EXERCISE AIM:
Transcribe every line of text in the material below without changing anything, and leave the pictures out of your answer.

SOURCE MATERIAL:
──────────
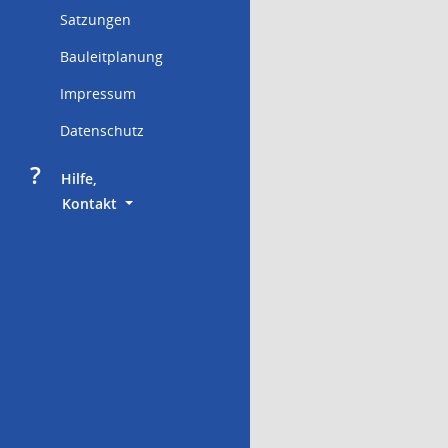
Satzungen
Bauleitplanung
Impressum
Datenschutz
?
     Hilfe,
        Kontakt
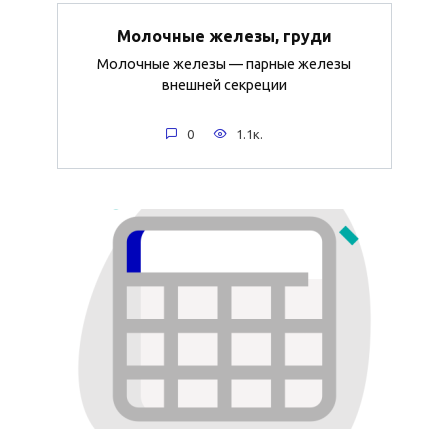
Молочные железы, груди
Молочные железы — парные железы
внешней секреции
0
1.1к.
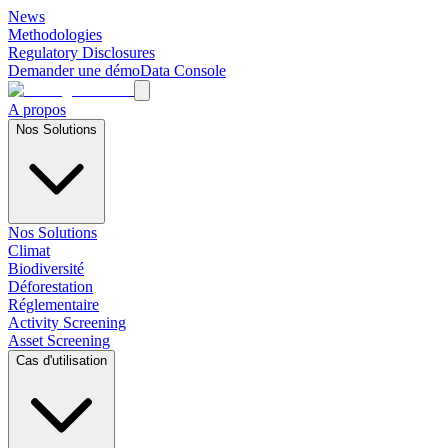
News
Methodologies
Regulatory Disclosures
Demander une démo
Data Console
A propos
Nos Solutions
Nos Solutions
Climat
Biodiversité
Déforestation
Réglementaire
Activity Screening
Asset Screening
Cas d'utilisation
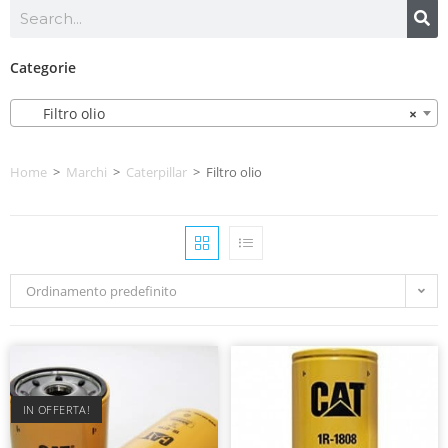
Categorie
Filtro olio
×
Home
>
Marchi
>
Caterpillar
>
Filtro olio
Ordinamento predefinito
IN OFFERTA!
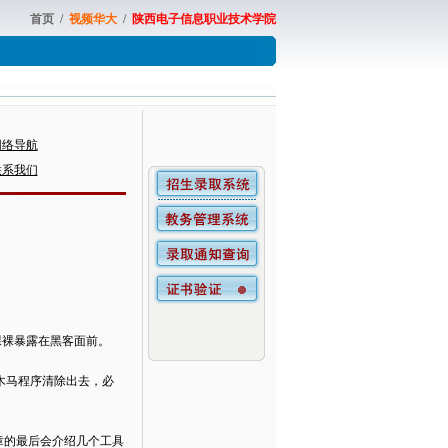
首页
/
视频华大
/
陕西电子信息职业技术学院
网络导航
联系我们
裸裸暴露在黑客面前。
木马程序清除出去，必
章的最后会介绍几个工具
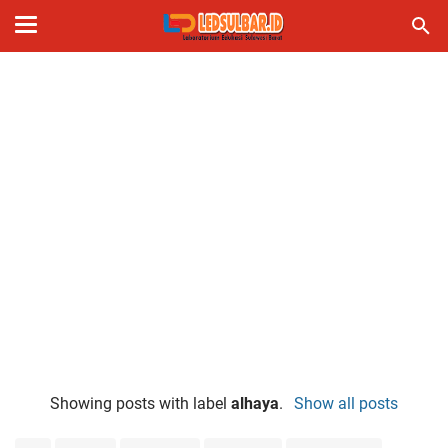
Showing posts with label
alhaya
.
Show all posts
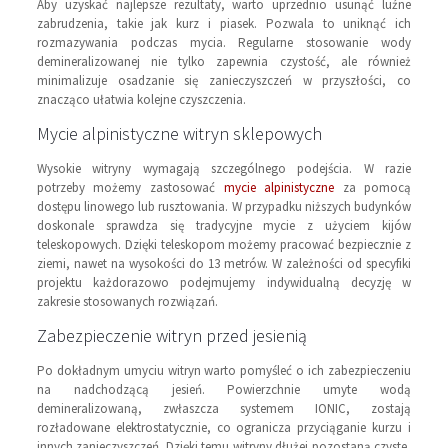
Aby uzyskać najlepsze rezultaty, warto uprzednio usunąć luźne
zabrudzenia, takie jak kurz i piasek. Pozwala to uniknąć ich
rozmazywania podczas mycia. Regularne stosowanie wody
demineralizowanej nie tylko zapewnia czystość, ale również
minimalizuje osadzanie się zanieczyszczeń w przyszłości, co
znacząco ułatwia kolejne czyszczenia.
Mycie alpinistyczne witryn sklepowych
Wysokie witryny wymagają szczególnego podejścia. W razie
potrzeby możemy zastosować
mycie alpinistyczne
za pomocą
dostępu linowego lub rusztowania. W przypadku niższych budynków
doskonale sprawdza się tradycyjne mycie z użyciem kijów
teleskopowych. Dzięki teleskopom możemy pracować bezpiecznie z
ziemi, nawet na wysokości do 13 metrów. W zależności od specyfiki
projektu każdorazowo podejmujemy indywidualną decyzję w
zakresie stosowanych rozwiązań.
Zabezpieczenie witryn przed jesienią
Po dokładnym umyciu witryn warto pomyśleć o ich zabezpieczeniu
na nadchodzącą jesień. Powierzchnie umyte wodą
demineralizowaną, zwłaszcza systemem IONIC, zostają
rozładowane elektrostatycznie, co ogranicza przyciąganie kurzu i
innych zanieczyszczeń. Dzięki temu witryny dłużej pozostaną czyste,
──────────
REPLY TO THE TASK:
Satzungen
Bauleitplanung
Impressum
Datenschutz
?
     Hilfe,
        Kontakt
Молочные железы, груди
Молочные железы — парные железы
внешней секреции
0
1.1к.
News
Methodologies
Regulatory Disclosures
Demander une démo
Data Console
A propos
Nos Solutions
Nos Solutions
Climat
Biodiversité
Déforestation
Réglementaire
Activity Screening
Asset Screening
Cas d'utilisation
Categorie
Filtro olio
×
Home
>
Marchi
>
Caterpillar
>
Filtro olio
Ordinamento predefinito
IN OFFERTA!
首页
/
视频华大
/
陕西电子信息职业技术学院
网络导航
联系我们
裸裸暴露在黑客面前。
木马程序清除出去，必
章的最后会介绍几个工具
Showing posts with label
alhaya
.
Show all posts
Aby uzyskać najlepsze rezultaty, warto uprzednio usunąć luźne
zabrudzenia, takie jak kurz i piasek. Pozwala to uniknąć ich
rozmazywania podczas mycia. Regularne stosowanie wody
demineralizowanej nie tylko zapewnia czystość, ale również
minimalizuje osadzanie się zanieczyszczeń w przyszłości, co
znacząco ułatwia kolejne czyszczenia.
Mycie alpinistyczne witryn sklepowych
Wysokie witryny wymagają szczególnego podejścia. W razie
potrzeby możemy zastosować
mycie alpinistyczne
za pomocą
dostępu linowego lub rusztowania. W przypadku niższych budynków
doskonale sprawdza się tradycyjne mycie z użyciem kijów
teleskopowych. Dzięki teleskopom możemy pracować bezpiecznie z
ziemi, nawet na wysokości do 13 metrów. W zależności od specyfiki
projektu każdorazowo podejmujemy indywidualną decyzję w
zakresie stosowanych rozwiązań.
Zabezpieczenie witryn przed jesienią
Po dokładnym umyciu witryn warto pomyśleć o ich zabezpieczeniu
na nadchodzącą jesień. Powierzchnie umyte wodą
demineralizowaną, zwłaszcza systemem IONIC, zostają
rozładowane elektrostatycznie, co ogranicza przyciąganie kurzu i
innych zanieczyszczeń. Dzięki temu witryny dłużej pozostaną czyste,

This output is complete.